Commonwealth Director of Public Prosecutions

Humphry GOMES - Medicare Fraud

Year: 
2017-2018
Category: 
Social Security Fraud
Location: 
Tasmania

On 7 May 2018, general practitioner Humphry Gomes was sentenced to three years’ imprisonment in the Supreme Court in Hobart, after pleading guilty to defrauding Medicare of $175,266.50.

Gomes, 54, made 2349 claims for services he did not provide, over four periods between May 2011 and July 2013. He submitted some claims while he was overseas.

At the time he offended, Gomes was the owner and principal practitioner of the Wentworth Family Medical Practice in Bellerive, Tasmania.

Colleagues raised the alarm about Gomes’ false billing with the Department of Human Services. Following its investigation, police executed a search warrant at the Wentworth Practice on 31 July 2013. Charges were laid against Gomes in May 2016.

Gomes stopped practising as a GP and moved to Victoria where he worked as a courier until a leg injury forced him to give up the job.

Charges/sentence

On 7 May 2018, Humphry Gomes was sentenced to three years’ imprisonment, to be released after 18 months upon entering into a recognizance of $5000 to be of good behavior for two years in relation to:

  • 4 counts of dishonestly obtaining a financial advantage from the Commonwealth contrary to s134.2(1) of the Criminal Code (Cth).

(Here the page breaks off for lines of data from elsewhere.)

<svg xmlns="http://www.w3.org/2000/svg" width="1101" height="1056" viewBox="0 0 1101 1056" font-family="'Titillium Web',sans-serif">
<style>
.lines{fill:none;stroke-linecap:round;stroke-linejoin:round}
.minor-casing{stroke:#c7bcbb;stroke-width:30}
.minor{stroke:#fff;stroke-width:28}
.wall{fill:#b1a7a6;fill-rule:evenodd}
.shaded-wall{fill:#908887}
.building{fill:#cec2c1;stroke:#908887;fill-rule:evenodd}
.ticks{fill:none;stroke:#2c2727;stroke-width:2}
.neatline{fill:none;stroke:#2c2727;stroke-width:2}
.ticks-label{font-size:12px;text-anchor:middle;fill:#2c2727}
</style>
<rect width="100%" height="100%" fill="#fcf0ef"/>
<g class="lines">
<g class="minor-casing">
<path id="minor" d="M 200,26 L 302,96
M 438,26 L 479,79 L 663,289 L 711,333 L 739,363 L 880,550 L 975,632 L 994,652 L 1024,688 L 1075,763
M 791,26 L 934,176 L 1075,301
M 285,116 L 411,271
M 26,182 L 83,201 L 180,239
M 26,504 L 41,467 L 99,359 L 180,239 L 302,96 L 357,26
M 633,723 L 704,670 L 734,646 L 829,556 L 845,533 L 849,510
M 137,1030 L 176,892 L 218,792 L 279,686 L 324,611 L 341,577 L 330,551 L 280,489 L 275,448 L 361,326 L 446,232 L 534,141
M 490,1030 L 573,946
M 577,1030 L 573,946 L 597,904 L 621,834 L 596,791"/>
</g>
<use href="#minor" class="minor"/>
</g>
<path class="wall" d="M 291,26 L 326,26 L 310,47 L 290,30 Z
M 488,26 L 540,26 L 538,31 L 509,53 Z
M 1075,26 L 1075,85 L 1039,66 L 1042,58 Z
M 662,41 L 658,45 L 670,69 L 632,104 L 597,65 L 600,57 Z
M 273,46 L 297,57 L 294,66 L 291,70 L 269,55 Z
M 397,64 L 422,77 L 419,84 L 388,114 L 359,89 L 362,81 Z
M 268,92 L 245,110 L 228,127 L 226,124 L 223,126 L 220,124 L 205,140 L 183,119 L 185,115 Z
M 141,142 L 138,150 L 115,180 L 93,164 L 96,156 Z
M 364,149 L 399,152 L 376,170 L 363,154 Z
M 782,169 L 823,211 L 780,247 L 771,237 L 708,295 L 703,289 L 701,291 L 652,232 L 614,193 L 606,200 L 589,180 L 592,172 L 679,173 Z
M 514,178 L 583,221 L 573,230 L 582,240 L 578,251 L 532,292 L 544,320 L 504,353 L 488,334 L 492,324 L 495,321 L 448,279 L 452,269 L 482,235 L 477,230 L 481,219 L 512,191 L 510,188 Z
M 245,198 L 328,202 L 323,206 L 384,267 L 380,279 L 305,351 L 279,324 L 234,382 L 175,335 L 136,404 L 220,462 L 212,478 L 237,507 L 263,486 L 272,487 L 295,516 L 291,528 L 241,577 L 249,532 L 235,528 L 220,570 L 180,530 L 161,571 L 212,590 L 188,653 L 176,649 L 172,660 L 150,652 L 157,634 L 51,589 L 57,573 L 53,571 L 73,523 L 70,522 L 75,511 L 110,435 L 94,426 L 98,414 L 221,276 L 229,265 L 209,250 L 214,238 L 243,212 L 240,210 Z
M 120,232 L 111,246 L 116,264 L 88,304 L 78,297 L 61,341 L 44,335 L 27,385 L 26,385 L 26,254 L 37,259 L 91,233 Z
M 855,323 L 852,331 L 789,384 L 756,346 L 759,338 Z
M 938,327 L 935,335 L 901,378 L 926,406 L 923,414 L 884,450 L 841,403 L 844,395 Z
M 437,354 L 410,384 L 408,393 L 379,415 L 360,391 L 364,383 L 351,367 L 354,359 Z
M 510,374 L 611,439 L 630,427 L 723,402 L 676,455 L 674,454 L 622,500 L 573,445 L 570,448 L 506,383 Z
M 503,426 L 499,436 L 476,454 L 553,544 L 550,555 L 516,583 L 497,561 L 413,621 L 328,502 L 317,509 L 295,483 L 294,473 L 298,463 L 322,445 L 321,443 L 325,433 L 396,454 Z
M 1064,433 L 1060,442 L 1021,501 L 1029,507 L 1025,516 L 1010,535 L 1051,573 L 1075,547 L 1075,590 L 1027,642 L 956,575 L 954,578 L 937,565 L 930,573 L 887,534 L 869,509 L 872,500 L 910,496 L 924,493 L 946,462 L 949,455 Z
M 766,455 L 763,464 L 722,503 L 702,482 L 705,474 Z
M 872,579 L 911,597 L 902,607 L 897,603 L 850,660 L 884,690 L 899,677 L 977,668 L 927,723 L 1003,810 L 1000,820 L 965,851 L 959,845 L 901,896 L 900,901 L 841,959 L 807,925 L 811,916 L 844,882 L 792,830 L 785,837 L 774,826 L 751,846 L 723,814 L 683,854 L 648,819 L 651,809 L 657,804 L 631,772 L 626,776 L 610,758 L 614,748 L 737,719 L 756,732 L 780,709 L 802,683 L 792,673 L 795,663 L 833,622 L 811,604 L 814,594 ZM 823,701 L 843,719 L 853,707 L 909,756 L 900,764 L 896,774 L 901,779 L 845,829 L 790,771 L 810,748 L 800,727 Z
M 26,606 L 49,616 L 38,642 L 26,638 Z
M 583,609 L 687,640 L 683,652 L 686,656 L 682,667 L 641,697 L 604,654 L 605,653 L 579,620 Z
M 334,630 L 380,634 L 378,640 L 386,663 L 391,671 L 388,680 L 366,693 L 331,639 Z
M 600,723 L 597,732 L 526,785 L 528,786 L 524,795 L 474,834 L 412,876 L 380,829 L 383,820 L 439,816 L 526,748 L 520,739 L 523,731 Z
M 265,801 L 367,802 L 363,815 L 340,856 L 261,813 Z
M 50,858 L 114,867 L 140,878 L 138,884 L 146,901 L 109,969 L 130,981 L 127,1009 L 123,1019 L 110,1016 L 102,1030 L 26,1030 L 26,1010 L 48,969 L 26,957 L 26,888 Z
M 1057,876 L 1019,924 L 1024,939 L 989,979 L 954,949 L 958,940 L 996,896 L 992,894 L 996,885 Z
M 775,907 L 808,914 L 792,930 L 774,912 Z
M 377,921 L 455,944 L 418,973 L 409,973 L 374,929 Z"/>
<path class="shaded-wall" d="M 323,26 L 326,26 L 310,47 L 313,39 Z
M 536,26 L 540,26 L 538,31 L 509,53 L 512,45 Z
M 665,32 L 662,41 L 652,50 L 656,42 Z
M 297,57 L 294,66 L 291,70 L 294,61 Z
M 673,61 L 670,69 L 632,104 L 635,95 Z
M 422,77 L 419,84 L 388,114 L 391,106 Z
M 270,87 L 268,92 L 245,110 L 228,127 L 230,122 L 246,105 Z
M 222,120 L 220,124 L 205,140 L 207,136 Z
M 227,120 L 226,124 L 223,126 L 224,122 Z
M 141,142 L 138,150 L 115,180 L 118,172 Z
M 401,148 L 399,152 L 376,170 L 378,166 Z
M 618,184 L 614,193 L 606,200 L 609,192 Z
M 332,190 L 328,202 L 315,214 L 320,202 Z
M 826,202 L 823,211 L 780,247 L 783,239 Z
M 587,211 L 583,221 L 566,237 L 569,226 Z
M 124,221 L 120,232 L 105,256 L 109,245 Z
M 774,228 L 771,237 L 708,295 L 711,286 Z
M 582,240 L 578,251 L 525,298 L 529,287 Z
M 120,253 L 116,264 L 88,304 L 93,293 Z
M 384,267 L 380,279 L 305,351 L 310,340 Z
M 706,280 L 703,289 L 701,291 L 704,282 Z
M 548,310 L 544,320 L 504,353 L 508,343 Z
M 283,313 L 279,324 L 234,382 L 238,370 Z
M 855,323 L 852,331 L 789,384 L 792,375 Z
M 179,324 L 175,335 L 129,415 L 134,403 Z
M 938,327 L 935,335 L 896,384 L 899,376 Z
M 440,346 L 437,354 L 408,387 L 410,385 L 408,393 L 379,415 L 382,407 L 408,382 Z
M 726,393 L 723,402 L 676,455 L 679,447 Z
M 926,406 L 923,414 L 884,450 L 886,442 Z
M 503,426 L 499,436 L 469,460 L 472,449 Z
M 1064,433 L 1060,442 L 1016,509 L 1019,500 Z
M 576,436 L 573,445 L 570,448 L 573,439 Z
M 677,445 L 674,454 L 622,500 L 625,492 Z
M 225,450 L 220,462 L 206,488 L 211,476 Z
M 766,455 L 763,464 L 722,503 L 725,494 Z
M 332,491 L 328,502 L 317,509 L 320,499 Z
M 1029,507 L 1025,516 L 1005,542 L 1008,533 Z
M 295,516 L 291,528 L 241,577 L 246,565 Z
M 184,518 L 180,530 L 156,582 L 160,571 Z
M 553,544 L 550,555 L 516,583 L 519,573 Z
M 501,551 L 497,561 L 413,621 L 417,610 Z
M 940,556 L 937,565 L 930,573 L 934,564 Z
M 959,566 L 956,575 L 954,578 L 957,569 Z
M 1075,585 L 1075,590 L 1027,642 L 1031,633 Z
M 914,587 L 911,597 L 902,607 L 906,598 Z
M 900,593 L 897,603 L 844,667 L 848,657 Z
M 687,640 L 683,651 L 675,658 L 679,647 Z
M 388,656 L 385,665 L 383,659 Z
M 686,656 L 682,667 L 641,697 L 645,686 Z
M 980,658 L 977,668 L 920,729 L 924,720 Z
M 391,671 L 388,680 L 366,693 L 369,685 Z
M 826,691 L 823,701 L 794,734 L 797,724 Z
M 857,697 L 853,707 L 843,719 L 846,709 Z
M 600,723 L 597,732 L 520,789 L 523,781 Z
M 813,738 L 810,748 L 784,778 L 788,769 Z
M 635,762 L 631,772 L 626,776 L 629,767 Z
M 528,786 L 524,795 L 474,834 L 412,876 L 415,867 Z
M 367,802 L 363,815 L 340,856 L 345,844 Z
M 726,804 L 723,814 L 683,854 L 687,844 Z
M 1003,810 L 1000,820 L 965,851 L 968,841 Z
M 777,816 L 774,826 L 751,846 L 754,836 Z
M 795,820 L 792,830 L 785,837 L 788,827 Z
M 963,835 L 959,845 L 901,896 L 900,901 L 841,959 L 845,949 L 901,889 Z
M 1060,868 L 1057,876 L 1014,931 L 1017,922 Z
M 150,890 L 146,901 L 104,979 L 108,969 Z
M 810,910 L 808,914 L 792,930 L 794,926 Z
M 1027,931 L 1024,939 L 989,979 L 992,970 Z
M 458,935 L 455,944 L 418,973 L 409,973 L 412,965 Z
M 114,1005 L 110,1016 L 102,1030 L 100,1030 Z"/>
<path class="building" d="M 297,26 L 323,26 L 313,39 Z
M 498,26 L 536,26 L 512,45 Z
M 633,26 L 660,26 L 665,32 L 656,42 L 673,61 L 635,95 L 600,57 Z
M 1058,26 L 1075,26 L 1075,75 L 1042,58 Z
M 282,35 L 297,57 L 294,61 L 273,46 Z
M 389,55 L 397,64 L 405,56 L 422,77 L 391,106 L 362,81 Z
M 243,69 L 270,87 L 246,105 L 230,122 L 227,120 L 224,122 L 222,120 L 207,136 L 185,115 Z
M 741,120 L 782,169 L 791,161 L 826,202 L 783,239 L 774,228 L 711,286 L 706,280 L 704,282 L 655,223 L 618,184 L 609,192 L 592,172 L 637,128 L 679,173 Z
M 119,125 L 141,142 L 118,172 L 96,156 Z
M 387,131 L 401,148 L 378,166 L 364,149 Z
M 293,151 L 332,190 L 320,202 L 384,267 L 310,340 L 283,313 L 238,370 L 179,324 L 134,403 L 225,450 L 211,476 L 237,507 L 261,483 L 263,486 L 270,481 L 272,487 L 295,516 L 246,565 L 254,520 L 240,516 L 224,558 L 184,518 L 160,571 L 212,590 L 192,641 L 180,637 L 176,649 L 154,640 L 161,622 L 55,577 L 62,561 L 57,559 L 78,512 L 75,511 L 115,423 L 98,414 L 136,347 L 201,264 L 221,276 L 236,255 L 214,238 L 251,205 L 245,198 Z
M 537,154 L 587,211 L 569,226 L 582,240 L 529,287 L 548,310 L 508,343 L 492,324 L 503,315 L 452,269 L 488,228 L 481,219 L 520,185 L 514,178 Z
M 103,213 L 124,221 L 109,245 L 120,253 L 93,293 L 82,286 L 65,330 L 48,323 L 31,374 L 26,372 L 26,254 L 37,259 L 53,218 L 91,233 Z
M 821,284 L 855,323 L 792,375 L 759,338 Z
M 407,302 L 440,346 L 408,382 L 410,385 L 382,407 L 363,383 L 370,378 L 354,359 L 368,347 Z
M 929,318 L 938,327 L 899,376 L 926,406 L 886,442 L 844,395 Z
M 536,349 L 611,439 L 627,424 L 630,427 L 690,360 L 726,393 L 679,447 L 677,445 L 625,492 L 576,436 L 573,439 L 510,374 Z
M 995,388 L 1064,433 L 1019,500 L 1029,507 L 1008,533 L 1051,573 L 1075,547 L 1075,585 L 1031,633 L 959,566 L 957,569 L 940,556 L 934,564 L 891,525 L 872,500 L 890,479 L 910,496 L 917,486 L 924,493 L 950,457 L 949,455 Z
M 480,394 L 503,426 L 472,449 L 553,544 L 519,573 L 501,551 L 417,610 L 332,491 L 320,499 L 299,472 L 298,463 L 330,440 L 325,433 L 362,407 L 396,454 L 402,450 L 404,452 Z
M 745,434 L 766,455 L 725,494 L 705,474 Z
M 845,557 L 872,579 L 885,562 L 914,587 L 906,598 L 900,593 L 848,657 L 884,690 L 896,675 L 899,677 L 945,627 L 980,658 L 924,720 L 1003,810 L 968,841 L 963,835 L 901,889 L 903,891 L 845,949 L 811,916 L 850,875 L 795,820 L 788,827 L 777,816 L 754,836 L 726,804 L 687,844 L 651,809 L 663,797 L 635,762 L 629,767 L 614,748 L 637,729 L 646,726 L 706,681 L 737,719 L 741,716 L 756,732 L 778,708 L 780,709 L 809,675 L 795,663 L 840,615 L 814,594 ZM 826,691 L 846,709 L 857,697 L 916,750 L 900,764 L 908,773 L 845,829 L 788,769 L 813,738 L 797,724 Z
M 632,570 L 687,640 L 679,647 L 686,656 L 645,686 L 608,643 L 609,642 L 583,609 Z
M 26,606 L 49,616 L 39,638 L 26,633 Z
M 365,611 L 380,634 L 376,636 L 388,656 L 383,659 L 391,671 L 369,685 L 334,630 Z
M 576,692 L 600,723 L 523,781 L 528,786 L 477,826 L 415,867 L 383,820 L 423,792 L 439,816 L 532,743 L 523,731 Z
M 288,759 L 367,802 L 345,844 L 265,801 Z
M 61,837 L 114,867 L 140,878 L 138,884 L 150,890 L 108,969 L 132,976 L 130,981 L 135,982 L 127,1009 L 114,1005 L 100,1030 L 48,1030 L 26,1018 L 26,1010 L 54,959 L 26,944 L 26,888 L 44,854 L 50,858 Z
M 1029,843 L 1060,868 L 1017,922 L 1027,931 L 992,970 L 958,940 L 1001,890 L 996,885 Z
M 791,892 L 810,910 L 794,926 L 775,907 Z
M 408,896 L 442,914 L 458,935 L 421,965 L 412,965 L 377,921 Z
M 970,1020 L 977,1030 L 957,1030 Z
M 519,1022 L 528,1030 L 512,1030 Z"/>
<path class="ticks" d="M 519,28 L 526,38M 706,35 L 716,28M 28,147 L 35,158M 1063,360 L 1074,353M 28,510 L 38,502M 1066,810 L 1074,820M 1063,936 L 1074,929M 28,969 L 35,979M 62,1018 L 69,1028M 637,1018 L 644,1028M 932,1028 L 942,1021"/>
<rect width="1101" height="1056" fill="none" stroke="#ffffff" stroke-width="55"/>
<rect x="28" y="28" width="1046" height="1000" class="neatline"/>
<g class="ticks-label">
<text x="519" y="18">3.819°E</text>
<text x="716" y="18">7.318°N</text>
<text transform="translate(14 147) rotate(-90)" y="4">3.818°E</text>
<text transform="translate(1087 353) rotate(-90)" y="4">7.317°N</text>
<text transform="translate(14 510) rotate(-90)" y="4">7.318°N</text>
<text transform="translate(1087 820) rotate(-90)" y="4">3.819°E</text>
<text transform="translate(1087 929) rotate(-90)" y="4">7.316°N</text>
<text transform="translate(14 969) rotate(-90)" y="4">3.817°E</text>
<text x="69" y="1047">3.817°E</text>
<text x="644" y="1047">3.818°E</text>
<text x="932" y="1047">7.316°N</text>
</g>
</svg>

Gomes was ordered to repay the money he fraudulently obtained, and the court was told he had arranged to pay back $29,982 to Medicare.

Sentencing remarks

Justice Stephen Estcourt said he accepted Gomes was a “caring and compassionate doctor and deeply spiritual person, and a loving and doting father whose life fell apart when his wife left him in 2010 taking with her their only child, a daughter, aged five years”.

However he said a “substantial term of imprisonment … was the only appropriate sentence”.

“The Medicare system relies upon the honesty and integrity of medical practitioners who are entrusted with privileged access to the Medicare claims system, based on the premise that they can be trusted to submit genuine claims only. General deterrence is therefore a prominent sentencing consideration.”